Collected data
---+---
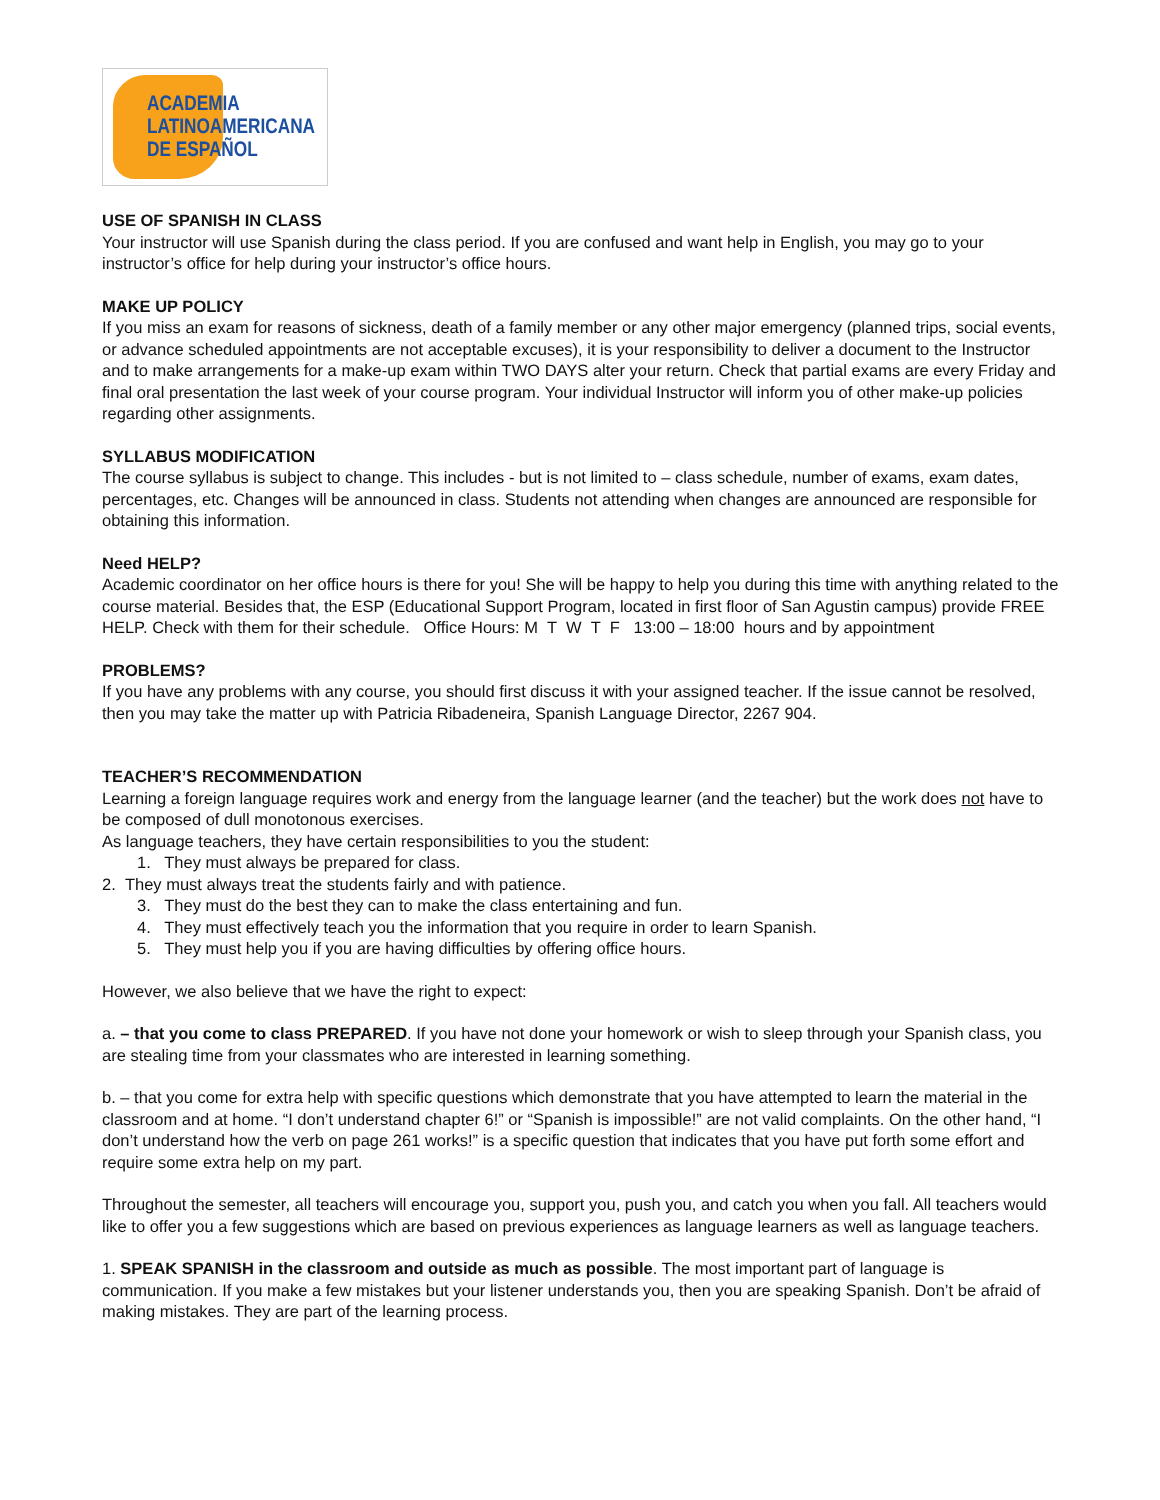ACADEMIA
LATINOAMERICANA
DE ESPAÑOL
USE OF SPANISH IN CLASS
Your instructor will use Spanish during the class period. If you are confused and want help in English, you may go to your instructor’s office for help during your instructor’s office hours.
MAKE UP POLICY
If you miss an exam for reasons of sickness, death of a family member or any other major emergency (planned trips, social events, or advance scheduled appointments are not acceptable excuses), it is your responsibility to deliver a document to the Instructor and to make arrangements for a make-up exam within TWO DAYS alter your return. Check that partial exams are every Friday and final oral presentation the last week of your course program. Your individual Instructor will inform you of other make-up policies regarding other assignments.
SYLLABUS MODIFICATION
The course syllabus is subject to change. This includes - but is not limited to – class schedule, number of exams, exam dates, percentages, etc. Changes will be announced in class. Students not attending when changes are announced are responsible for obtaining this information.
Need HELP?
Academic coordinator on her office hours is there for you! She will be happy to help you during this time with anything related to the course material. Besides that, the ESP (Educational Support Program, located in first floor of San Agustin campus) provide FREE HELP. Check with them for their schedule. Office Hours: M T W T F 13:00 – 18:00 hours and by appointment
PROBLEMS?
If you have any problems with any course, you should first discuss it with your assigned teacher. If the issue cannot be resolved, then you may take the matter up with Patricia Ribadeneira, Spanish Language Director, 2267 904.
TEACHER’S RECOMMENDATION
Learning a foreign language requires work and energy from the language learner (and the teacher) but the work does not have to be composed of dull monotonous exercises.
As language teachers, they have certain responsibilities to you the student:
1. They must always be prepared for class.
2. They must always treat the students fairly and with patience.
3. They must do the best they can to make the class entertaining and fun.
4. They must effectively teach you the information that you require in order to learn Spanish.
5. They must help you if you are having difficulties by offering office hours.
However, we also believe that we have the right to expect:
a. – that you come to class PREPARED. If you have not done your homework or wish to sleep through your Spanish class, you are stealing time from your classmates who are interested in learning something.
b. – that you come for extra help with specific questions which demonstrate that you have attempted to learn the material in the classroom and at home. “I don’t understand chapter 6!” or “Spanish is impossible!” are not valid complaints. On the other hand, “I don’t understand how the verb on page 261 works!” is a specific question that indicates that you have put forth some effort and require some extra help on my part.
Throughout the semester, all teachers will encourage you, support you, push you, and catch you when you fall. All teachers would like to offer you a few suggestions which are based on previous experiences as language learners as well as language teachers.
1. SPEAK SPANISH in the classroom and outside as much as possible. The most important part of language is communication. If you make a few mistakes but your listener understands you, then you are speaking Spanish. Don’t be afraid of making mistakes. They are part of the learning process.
---+---
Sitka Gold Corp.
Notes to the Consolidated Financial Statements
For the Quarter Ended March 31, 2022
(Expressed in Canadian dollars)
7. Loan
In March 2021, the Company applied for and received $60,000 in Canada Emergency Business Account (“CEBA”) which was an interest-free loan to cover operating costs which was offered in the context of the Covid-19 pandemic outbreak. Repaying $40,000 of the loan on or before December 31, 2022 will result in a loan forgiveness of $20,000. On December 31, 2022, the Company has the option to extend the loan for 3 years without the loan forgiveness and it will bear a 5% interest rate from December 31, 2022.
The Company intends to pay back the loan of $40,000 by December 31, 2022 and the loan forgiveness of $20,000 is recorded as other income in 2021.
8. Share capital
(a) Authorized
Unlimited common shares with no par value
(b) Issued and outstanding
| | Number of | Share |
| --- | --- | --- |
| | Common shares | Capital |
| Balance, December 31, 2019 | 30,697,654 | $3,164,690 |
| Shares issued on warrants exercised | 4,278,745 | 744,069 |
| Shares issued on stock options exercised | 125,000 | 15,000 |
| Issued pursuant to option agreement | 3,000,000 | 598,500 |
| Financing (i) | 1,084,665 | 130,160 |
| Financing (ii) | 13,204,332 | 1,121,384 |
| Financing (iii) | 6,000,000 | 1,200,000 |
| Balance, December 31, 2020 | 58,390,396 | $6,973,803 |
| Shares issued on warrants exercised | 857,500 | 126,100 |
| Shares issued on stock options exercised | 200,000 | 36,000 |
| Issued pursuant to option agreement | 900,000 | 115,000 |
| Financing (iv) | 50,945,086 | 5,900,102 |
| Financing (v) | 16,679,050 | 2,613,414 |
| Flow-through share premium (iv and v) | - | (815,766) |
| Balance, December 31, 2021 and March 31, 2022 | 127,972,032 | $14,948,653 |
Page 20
---+---
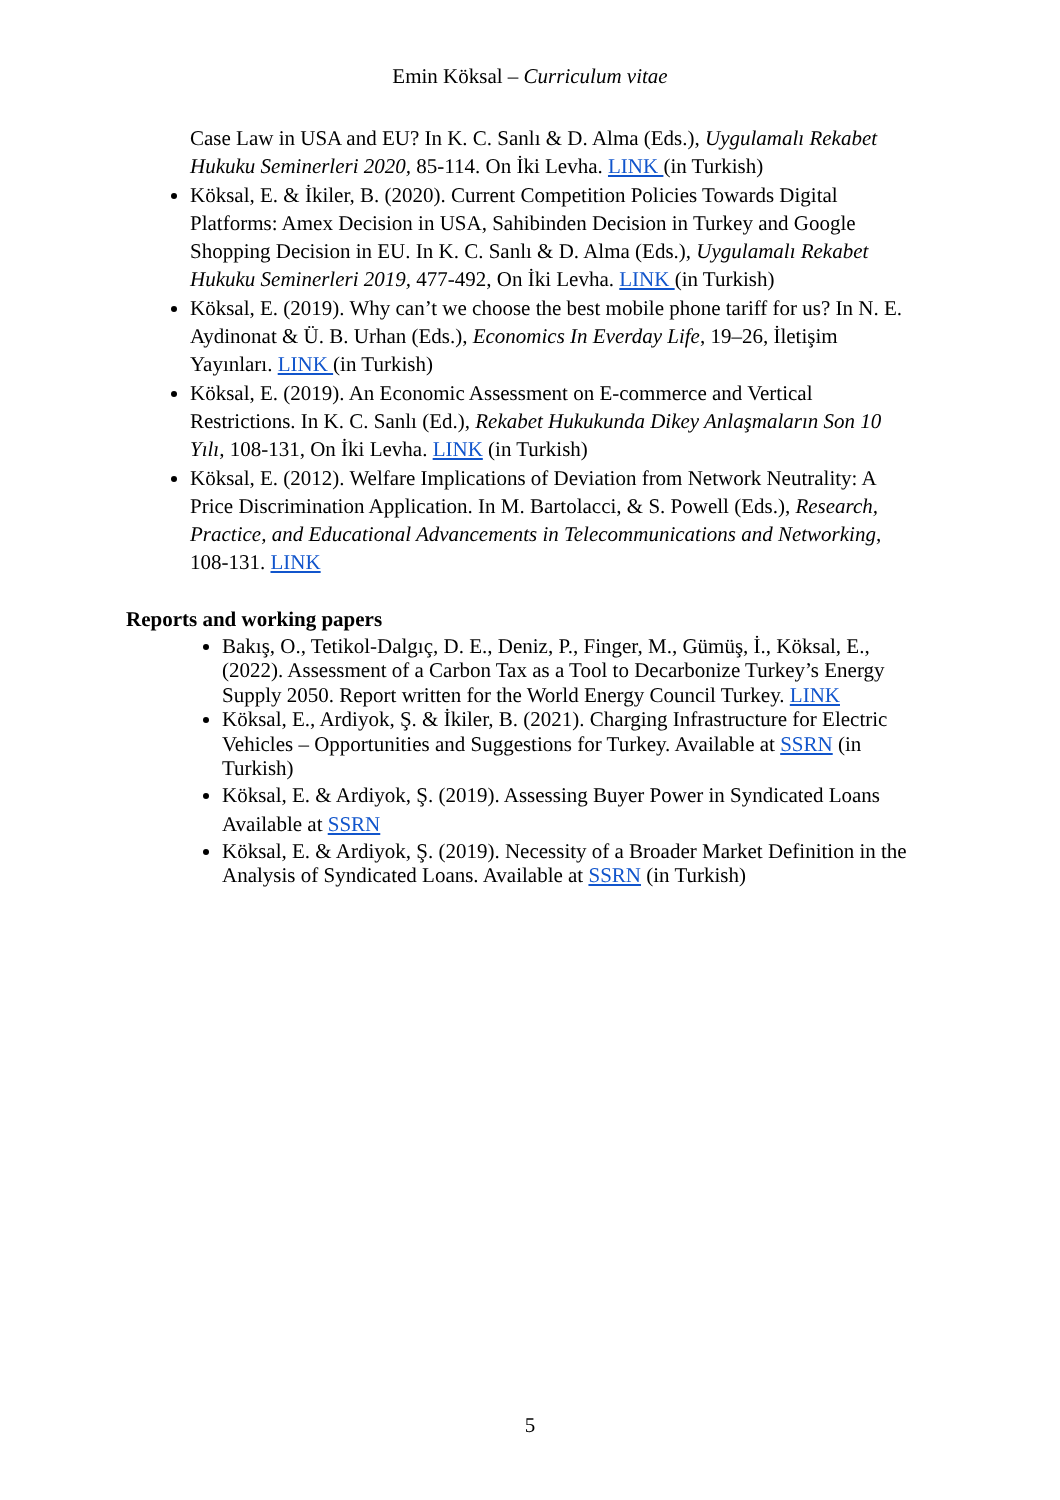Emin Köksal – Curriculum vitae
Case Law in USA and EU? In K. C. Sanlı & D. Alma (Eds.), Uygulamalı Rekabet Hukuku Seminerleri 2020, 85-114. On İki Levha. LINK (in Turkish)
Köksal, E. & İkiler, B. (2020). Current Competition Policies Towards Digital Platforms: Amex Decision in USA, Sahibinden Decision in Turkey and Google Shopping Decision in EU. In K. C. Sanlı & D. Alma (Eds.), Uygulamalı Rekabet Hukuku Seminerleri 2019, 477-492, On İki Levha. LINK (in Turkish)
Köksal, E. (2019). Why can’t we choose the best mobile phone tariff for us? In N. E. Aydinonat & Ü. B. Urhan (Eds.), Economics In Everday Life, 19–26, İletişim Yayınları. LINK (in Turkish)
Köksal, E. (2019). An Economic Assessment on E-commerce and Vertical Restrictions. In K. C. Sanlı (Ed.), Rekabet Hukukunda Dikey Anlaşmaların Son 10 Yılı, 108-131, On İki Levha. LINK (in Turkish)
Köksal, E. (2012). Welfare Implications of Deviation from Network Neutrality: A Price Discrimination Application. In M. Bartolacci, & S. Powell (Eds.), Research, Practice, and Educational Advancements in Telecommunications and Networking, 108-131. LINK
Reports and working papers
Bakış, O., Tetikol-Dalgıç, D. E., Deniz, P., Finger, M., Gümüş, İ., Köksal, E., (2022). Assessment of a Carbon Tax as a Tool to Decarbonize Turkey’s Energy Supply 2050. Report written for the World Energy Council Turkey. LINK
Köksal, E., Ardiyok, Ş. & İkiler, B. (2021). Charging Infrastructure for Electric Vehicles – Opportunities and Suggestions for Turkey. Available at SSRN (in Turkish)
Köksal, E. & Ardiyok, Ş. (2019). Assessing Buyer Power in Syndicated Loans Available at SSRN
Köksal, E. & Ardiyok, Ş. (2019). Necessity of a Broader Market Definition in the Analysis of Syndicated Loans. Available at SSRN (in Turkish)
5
---+---
About this task: Retype exactly the lines above, from the one with "In March 2021, the" through the one with "58,390,396 | $6,973,803 |", inclusive.

Response:
In March 2021, the Company applied for and received $60,000 in Canada Emergency Business Account (“CEBA”) which was an interest-free loan to cover operating costs which was offered in the context of the Covid-19 pandemic outbreak. Repaying $40,000 of the loan on or before December 31, 2022 will result in a loan forgiveness of $20,000. On December 31, 2022, the Company has the option to extend the loan for 3 years without the loan forgiveness and it will bear a 5% interest rate from December 31, 2022.
The Company intends to pay back the loan of $40,000 by December 31, 2022 and the loan forgiveness of $20,000 is recorded as other income in 2021.
8. Share capital
(a) Authorized
Unlimited common shares with no par value
(b) Issued and outstanding
| | Number of | Share |
| --- | --- | --- |
| | Common shares | Capital |
| Balance, December 31, 2019 | 30,697,654 | $3,164,690 |
| Shares issued on warrants exercised | 4,278,745 | 744,069 |
| Shares issued on stock options exercised | 125,000 | 15,000 |
| Issued pursuant to option agreement | 3,000,000 | 598,500 |
| Financing (i) | 1,084,665 | 130,160 |
| Financing (ii) | 13,204,332 | 1,121,384 |
| Financing (iii) | 6,000,000 | 1,200,000 |
| Balance, December 31, 2020 | 58,390,396 | $6,973,803 |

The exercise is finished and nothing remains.